# Manipulating limit expressions when you are told that the limit of one of the expressions does not exit (Spivak - Chapter 5 Problem 23)

Questions 23 a) and b) from Chapter 5 of of Spivak's Calculus are written as follows:

a) Suppose that $$\displaystyle\lim_{x \to 0}f(x)$$ exists and is $$\neq 0$$. Prove that if $$\displaystyle\lim_{x \to 0}g(x)$$ does not exist, then $$\displaystyle\lim_{x \to 0}f(x)g(x)$$ does not exist.

b) Prove the same result if $$\displaystyle\lim_{x \to 0}\ \lvert f(x)\rvert=\infty$$.

The method for a) is to recognize that, because $$\displaystyle\lim_{x \to 0}f(x)\neq0$$, the following expression simplifies accordingly:

$$\displaystyle\lim_{x \to 0}g(x)=\displaystyle\lim_{x \to 0}\frac{f(x)g(x)}{f(x)}=\displaystyle\lim_{x \to 0}f(x)g(x)\cdot\frac{1}{\displaystyle\lim_{x \to 0}f(x)}$$

Letting $${\displaystyle\lim_{x \to 0}f(x)}=\alpha$$, we then get:

$$\displaystyle\lim_{x \to 0}g(x)=\frac{1}{\alpha}\cdot\displaystyle\lim_{x \to 0}f(x)g(x)$$

Thus, if we assert that $$\displaystyle\lim_{x \to 0}g(x)\ \text{DNE}$$, then it must be the case that $$\displaystyle\lim_{x \to 0}f(x)g(x)\ \text{DNE}$$.

This proof strikes me as a little weird because the manipulations I carried out (when rearranging the terms) assumed that the limits existed. Is this acceptable?

(i.e. Does it even make sense to manipulate limit expressions if I know that the expression in question does not have a limit?)

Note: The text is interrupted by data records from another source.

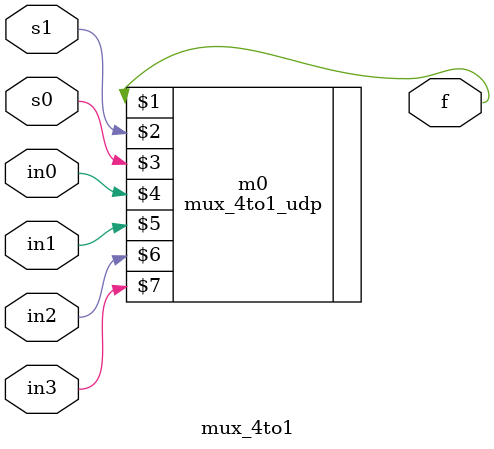
<source format=v>
`include "mux_4to1_udp.v"
module mux_4to1 (output wire f,
                input wire s1, s0, in0, in1, in2, in3
    
);

mux_4to1_udp m0(f, s1, s0, in0, in1, in2, in3);

endmodule //mux_4to1
</source>
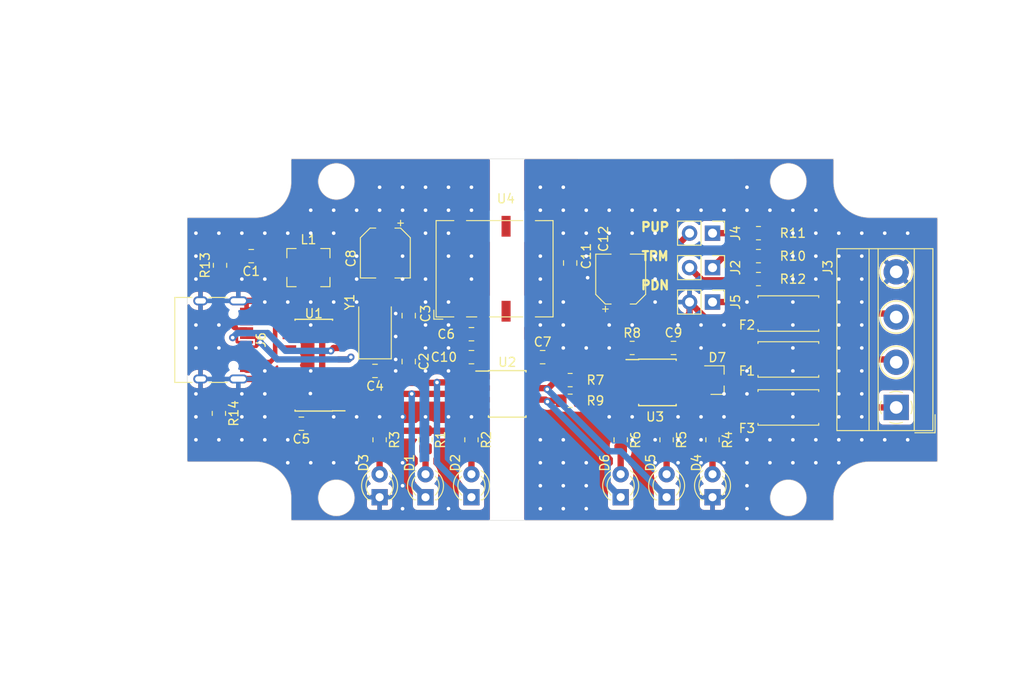
<source format=kicad_pcb>
(kicad_pcb (version 20221018) (generator pcbnew)

  (general
    (thickness 1.6)
  )

  (paper "A4")
  (layers
    (0 "F.Cu" signal)
    (31 "B.Cu" signal)
    (32 "B.Adhes" user "B.Adhesive")
    (33 "F.Adhes" user "F.Adhesive")
    (34 "B.Paste" user)
    (35 "F.Paste" user)
    (36 "B.SilkS" user "B.Silkscreen")
    (37 "F.SilkS" user "F.Silkscreen")
    (38 "B.Mask" user)
    (39 "F.Mask" user)
    (40 "Dwgs.User" user "User.Drawings")
    (41 "Cmts.User" user "User.Comments")
    (42 "Eco1.User" user "User.Eco1")
    (43 "Eco2.User" user "User.Eco2")
    (44 "Edge.Cuts" user)
    (45 "Margin" user)
    (46 "B.CrtYd" user "B.Courtyard")
    (47 "F.CrtYd" user "F.Courtyard")
    (48 "B.Fab" user)
    (49 "F.Fab" user)
  )

  (setup
    (stackup
      (layer "F.SilkS" (type "Top Silk Screen"))
      (layer "F.Paste" (type "Top Solder Paste"))
      (layer "F.Mask" (type "Top Solder Mask") (thickness 0.01))
      (layer "F.Cu" (type "copper") (thickness 0.035))
      (layer "dielectric 1" (type "core") (thickness 1.51) (material "FR4") (epsilon_r 4.5) (loss_tangent 0.02))
      (layer "B.Cu" (type "copper") (thickness 0.035))
      (layer "B.Mask" (type "Bottom Solder Mask") (thickness 0.01))
      (layer "B.Paste" (type "Bottom Solder Paste"))
      (layer "B.SilkS" (type "Bottom Silk Screen"))
      (copper_finish "None")
      (dielectric_constraints no)
    )
    (pad_to_mask_clearance 0)
    (pcbplotparams
      (layerselection 0x00010fc_ffffffff)
      (plot_on_all_layers_selection 0x0000000_00000000)
      (disableapertmacros false)
      (usegerberextensions false)
      (usegerberattributes false)
      (usegerberadvancedattributes false)
      (creategerberjobfile false)
      (dashed_line_dash_ratio 12.000000)
      (dashed_line_gap_ratio 3.000000)
      (svgprecision 6)
      (plotframeref false)
      (viasonmask false)
      (mode 1)
      (useauxorigin false)
      (hpglpennumber 1)
      (hpglpenspeed 20)
      (hpglpendiameter 15.000000)
      (dxfpolygonmode true)
      (dxfimperialunits true)
      (dxfusepcbnewfont true)
      (psnegative false)
      (psa4output false)
      (plotreference true)
      (plotvalue true)
      (plotinvisibletext false)
      (sketchpadsonfab false)
      (subtractmaskfromsilk false)
      (outputformat 1)
      (mirror false)
      (drillshape 0)
      (scaleselection 1)
      (outputdirectory "GBR/")
    )
  )

  (net 0 "")
  (net 1 "GND")
  (net 2 "-5V1")
  (net 3 "+5V1")
  (net 4 "Net-(U1-XI)")
  (net 5 "+5V")
  (net 6 "Net-(U1-XO)")
  (net 7 "Net-(U1-V3)")
  (net 8 "Net-(D1-K)")
  (net 9 "Net-(D1-A)")
  (net 10 "Net-(D2-K)")
  (net 11 "Net-(D2-A)")
  (net 12 "Net-(D3-A)")
  (net 13 "485_RX")
  (net 14 "485_TX")
  (net 15 "Net-(D4-A)")
  (net 16 "Net-(D5-A)")
  (net 17 "Net-(D6-A)")
  (net 18 "Net-(D7-A1)")
  (net 19 "Net-(D7-A2)")
  (net 20 "Net-(J3-Pin_1)")
  (net 21 "/A")
  (net 22 "Net-(J2-Pin_1)")
  (net 23 "Net-(J4-Pin_1)")
  (net 24 "Net-(J5-Pin_1)")
  (net 25 "/B")
  (net 26 "unconnected-(J6-SBU1-PadA8)")
  (net 27 "unconnected-(J6-SBU2-PadB8)")
  (net 28 "Net-(U3-RO)")
  (net 29 "Net-(U3-DE)")
  (net 30 "Net-(U3-DI)")
  (net 31 "unconnected-(U1-~{CTS}-Pad9)")
  (net 32 "unconnected-(U1-~{DSR}-Pad10)")
  (net 33 "unconnected-(U1-~{RI}-Pad11)")
  (net 34 "unconnected-(U1-~{DCD}-Pad12)")
  (net 35 "unconnected-(U1-~{DTR}-Pad13)")
  (net 36 "unconnected-(U1-~{RTS}-Pad14)")
  (net 37 "unconnected-(U1-R232-Pad15)")
  (net 38 "Net-(C1-Pad1)")
  (net 39 "Net-(U1-UD+)")
  (net 40 "Net-(U1-UD-)")
  (net 41 "Net-(J6-CC1)")
  (net 42 "Net-(J6-CC2)")

  (footprint "Capacitor_SMD:CP_Elec_5x5.3" (layer "F.Cu") (at 145.415 47.92 -90))

  (footprint "Capacitor_SMD:C_0805_2012Metric_Pad1.18x1.45mm_HandSolder" (layer "F.Cu") (at 154.94 56.896 180))

  (footprint "Capacitor_SMD:C_0805_2012Metric_Pad1.18x1.45mm_HandSolder" (layer "F.Cu") (at 165.862 49.022 90))

  (footprint "Capacitor_SMD:CP_Elec_5x5.3" (layer "F.Cu") (at 171.45 50.8 90))

  (footprint "Connector_PinHeader_2.54mm:PinHeader_1x02_P2.54mm_Vertical" (layer "F.Cu") (at 181.61 49.53 -90))

  (footprint "Package_SO:SOIC-16_3.9x9.9mm_P1.27mm" (layer "F.Cu") (at 137.5 60.325 180))

  (footprint "Package_SO:SOIC-8_3.9x4.9mm_P1.27mm" (layer "F.Cu") (at 158.9 63.5))

  (footprint "Crystal:Crystal_SMD_5032-2Pin_5.0x3.2mm" (layer "F.Cu") (at 144.272 56.57 90))

  (footprint "VEG50:AM1L-N-Z" (layer "F.Cu") (at 157.5 49.656 90))

  (footprint "Capacitor_SMD:C_0805_2012Metric_Pad1.18x1.45mm_HandSolder" (layer "F.Cu") (at 130.5775 48.26 180))

  (footprint "Capacitor_SMD:C_0805_2012Metric_Pad1.18x1.45mm_HandSolder" (layer "F.Cu") (at 148 59.9225 -90))

  (footprint "Capacitor_SMD:C_0805_2012Metric_Pad1.18x1.45mm_HandSolder" (layer "F.Cu") (at 148 54.8425 90))

  (footprint "Capacitor_SMD:C_0805_2012Metric_Pad1.18x1.45mm_HandSolder" (layer "F.Cu") (at 144.272 60.96 180))

  (footprint "Capacitor_SMD:C_0805_2012Metric_Pad1.18x1.45mm_HandSolder" (layer "F.Cu") (at 136.1225 66.802 180))

  (footprint "Capacitor_SMD:C_0805_2012Metric_Pad1.18x1.45mm_HandSolder" (layer "F.Cu") (at 154.94 59.436))

  (footprint "Capacitor_SMD:C_0805_2012Metric_Pad1.18x1.45mm_HandSolder" (layer "F.Cu") (at 162.814 59.436))

  (footprint "Capacitor_SMD:C_0805_2012Metric_Pad1.18x1.45mm_HandSolder" (layer "F.Cu") (at 177.292 58.42))

  (footprint "LED_THT:LED_D3.0mm" (layer "F.Cu") (at 149.86 74.93 90))

  (footprint "LED_THT:LED_D3.0mm" (layer "F.Cu") (at 154.94 74.93 90))

  (footprint "LED_THT:LED_D3.0mm" (layer "F.Cu") (at 144.78 74.93 90))

  (footprint "LED_THT:LED_D3.0mm" (layer "F.Cu") (at 181.61 74.93 90))

  (footprint "LED_THT:LED_D3.0mm" (layer "F.Cu") (at 176.53 74.93 90))

  (footprint "LED_THT:LED_D3.0mm" (layer "F.Cu") (at 171.45 74.93 90))

  (footprint "Package_TO_SOT_SMD:SOT-23" (layer "F.Cu") (at 182.134 61.976))

  (footprint "Fuse:Fuseholder_Littelfuse_Nano2_157x" (layer "F.Cu") (at 190 59.69))

  (footprint "Fuse:Fuseholder_Littelfuse_Nano2_157x" (layer "F.Cu") (at 190 54.61))

  (footprint "TerminalBlock_MetzConnect:TerminalBlock_MetzConnect_Type011_RT05504HBWC_1x04_P5.00mm_Horizontal" (layer "F.Cu") (at 201.93 65 90))

  (footprint "Inductor_SMD:L_Bourns-SRN4018" (layer "F.Cu") (at 136.905 49.53 180))

  (footprint "Resistor_SMD:R_0805_2012Metric_Pad1.20x1.40mm_HandSolder" (layer "F.Cu") (at 154.94 68.58 -90))

  (footprint "Resistor_SMD:R_0805_2012Metric_Pad1.20x1.40mm_HandSolder" (layer "F.Cu") (at 144.78 68.58 -90))

  (footprint "Resistor_SMD:R_0805_2012Metric_Pad1.20x1.40mm_HandSolder" (layer "F.Cu") (at 181.61 68.58 -90))

  (footprint "Resistor_SMD:R_0805_2012Metric_Pad1.20x1.40mm_HandSolder" (layer "F.Cu") (at 176.53 68.58 -90))

  (footprint "Resistor_SMD:R_0805_2012Metric_Pad1.20x1.40mm_HandSolder" (layer "F.Cu") (at 171.45 68.58 -90))

  (footprint "Resistor_SMD:R_0805_2012Metric_Pad1.20x1.40mm_HandSolder" (layer "F.Cu") (at 165.862 61.976))

  (footprint "Resistor_SMD:R_0805_2012Metric_Pad1.20x1.40mm_HandSolder" (layer "F.Cu") (at 172.72 58.42))

  (footprint "Resistor_SMD:R_0805_2012Metric_Pad1.20x1.40mm_HandSolder" (layer "F.Cu") (at 165.862 64.262))

  (footprint "Resistor_SMD:R_0805_2012Metric_Pad1.20x1.40mm_HandSolder" (layer "F.Cu") (at 186.69 48.26 180))

  (footprint "Package_SO:SOIC-8_3.9x4.9mm_P1.27mm" (layer "F.Cu") (at 175.514 62.23))

  (footprint "Fuse:Fuseholder_Littelfuse_Nano2_157x" (layer "F.Cu") (at 190 65 180))

  (footprint "Connector_USB:USB_C_Receptacle_HRO_TYPE-C-31-M-12" (layer "F.Cu") (at 126.018 57.531 -90))

  (footprint "Resistor_SMD:R_0805_2012Metric_Pad1.20x1.40mm_HandSolder" (layer "F.Cu") (at 127.127 49.276 90))

  (footprint "Resistor_SMD:R_0805_2012Metric_Pad1.20x1.40mm_HandSolder" (layer "F.Cu") (at 127 65.659 -90))

  (footprint "Resistor_SMD:R_0805_2012Metric_Pad1.20x1.40mm_HandSolder" (layer "F.Cu") (at 186.69 45.72 180))

  (footprint "Connector_PinHeader_2.54mm:PinHeader_1x02_P2.54mm_Vertical" (layer "F.Cu") (at 181.61 45.72 -90))

  (footprint "Resistor_SMD:R_0805_2012Metric_Pad1.20x1.40mm_HandSolder" (layer "F.Cu") (at 149.86 68.58 -90))

  (footprint "Connector_PinHeader_2.54mm:PinHeader_1x02_P2.54mm_Vertical" (layer "F.Cu") (at 181.61 53.34 -90))

  (footprint "Resistor_SMD:R_0805_2012Metric_Pad1.20x1.40mm_HandSolder" (layer "F.Cu") (at 186.69 50.8 180))

  (gr_line (start 165 20) (end 165 95)
    (stroke (width 0.15) (type solid)) (layer "Dwgs.User") (tstamp 339f2761-5083-4490-8e2f-386872e90525))
  (gr_line (start 114.5 57.5) (end 216 57.5)
    (stroke (width 0.15) (type solid)) (layer "Dwgs.User") (tstamp fe19c252-2fa2-4865-ad9d-ebb74b9e515f))
  (gr_line (start 123.5 71) (end 131 71)
    (stroke (width 0.05) (type solid)) (layer "Edge.Cuts") (tstamp 00000000-0000-0000-0000-00005c134764))
  (gr_line (start 195 37.5) (end 195 40)
    (stroke (width 0.05) (type solid)) (layer "Edge.Cuts") (tstamp 00000000-0000-0000-0000-00005c13477f))
  (gr_line (start 206.5 44) (end 199 44)
    (stroke (width 0.05) (type solid)) (layer "Edge.Cuts") (tstamp 00000000-0000-0000-0000-00005c1347a2))
  (gr_line (start 195 75) (end 195 77.5)
    (stroke (width 0.05) (type solid)) (layer "Edge.Cuts") (tstamp 00000000-0000-0000-0000-00005c13484a))
  (gr_circle (center 140 40) (end 142 40)
    (stroke (width 0.05) (type solid)) (fill none) (layer "Edge.Cuts") (tstamp 09a23984-d5dd-4fd7-9f03-cc275a7eb2a8))
  (gr_circle (center 140 75) (end 142 75)
    (stroke (width 0.05) (type solid)) (fill none) (layer "Edge.Cuts") (tstamp 0fdfbc41-b446-4dcc-b809-2c9cfdecea1e))
  (gr_line (start 131 44) (end 123.5 44)
    (stroke (width 0.05) (type solid)) (layer "Edge.Cuts") (tstamp 1a0ba304-0938-41eb-b2f2-cae9d6eab3bb))
  (gr_line (start 123.5 44) (end 123.5 71)
    (stroke (width 0.05) (type solid)) (layer "Edge.Cuts") (tstamp 28e106e9-2fde-48b7-967d-ed1598186a86))
  (gr_circle (center 190 40) (end 192 40)
    (stroke (width 0.05) (type solid)) (fill none) (layer "Edge.Cuts") (tstamp 3b90b000-549c-44fd-a2c5-7f04f0dffb18))
  (gr_line (start 135 75) (end 135 77.5)
    (stroke (width 0.05) (type solid)) (layer "Edge.Cuts") (tstamp 655bfb8b-bfaf-47fd-a37a-2b848f6c5ceb))
  (gr_arc (start 195 75) (mid 196.171573 72.171573) (end 199 71)
    (stroke (width 0.05) (type solid)) (layer "Edge.Cuts") (tstamp 8bd5fae2-9229-43e5-bd54-f0f1bd504f43))
  (gr_circle (center 190 75) (end 192 75)
    (stroke (width 0.05) (type solid)) (fill none) (layer "Edge.Cuts") (tstamp 9fd9fbd8-de72-4020-bcfc-9f880fcc4a45))
  (gr_line (start 199 71) (end 206.5 71)
    (stroke (width 0.05) (type solid)) (layer "Ed
... [346718 chars truncated]
</source>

Now, when it comes to b), I am not really certain of how to structure my proof. My understanding of the phrase:

$$\displaystyle\lim_{x \to 0}\ (\cdot)=\infty$$

is that the limit of $$(\cdot) \ \text{DNE}$$. I recognize that there is a more technical definition, but I believe the statement of "$$\text {DNE}$$" is nonetheless valid.

As such, in the case of $$\displaystyle\lim_{x \to 0}\ \lvert f(x)\rvert=\infty$$, I am reluctant to recreate my former argument by bringing $${\displaystyle\lim_{x \to 0}f(x)}$$ into the denominator. Any suggestions?

Your proof is fine. It proves (correctly) that, if the limits $$\lim_{x\to0}f(x)g(x)$$ and $$\lim_{x\to0}f(x)$$ exist, then the limit $$\lim_{x\to0}g(x)$$ exists too. But you are assuming that it doesn't.
Concerning b), if $$\lim_{x\to0}f(x)g(x)=l\in\Bbb R$$, then, since $$\lim_{x\to0}|f(x)|=\infty$$, $$\lim_{x\to0}g(x)=0$$.
• For your solution to b), if I assume that $\displaystyle\lim_{x \to 0} g(x)$ does not exist, then is it also the case that $\displaystyle\lim_{x \to 0} f(x)g(x)$ does not exist? Your version is the contrapositive, yes? If so, your version is really saying "if $\displaystyle\lim_{x \to 0} f(x)g(x)$ exists, then $\displaystyle\lim_{x \to 0} g(x)$ exists" – S.Cramer Apr 20 at 8:49
• Yes: if $\lim_{x\to0}g(x)$ does not exist, then $\lim_{x\to0}f(x)g(x)$ does not exist (in $\Bbb R$). And, yes, my version is the contrapositive. – José Carlos Santos Apr 20 at 8:50
• Final clarification (if you're willing). When I originally compare $\displaystyle\lim_{x \to 0}g(x)$ and $\displaystyle\lim_{x \to 0}\frac{f(x)g(x)}{f(x)}$, I am effectively saying $\displaystyle\lim_{x \to 0}g(x) \text { exists} \iff \displaystyle\lim_{x \to 0}\frac{f(x)g(x)}{f(x)} \text { exists}$, correct? This is why I can follow my conclusion to a) with, "Thus, if $\displaystyle\lim_{x \to 0}g(x) \text { exists}$ is false, ..." etc. Is that correct? – S.Cramer Apr 20 at 9:03
For b): $$\lim\limits_{x \to 0}\ \lvert f(x)\rvert=\infty$$ gives, that in some neighbourhood of $$0$$ we have $$f(x)\ne 0$$ so we have right to consider $$\frac{1}{f(x)}$$ there. So here will work same contradiction logic as in a). By the way $$\lim\limits_{x \to 0}\frac{1}{|f(x)|}=0$$.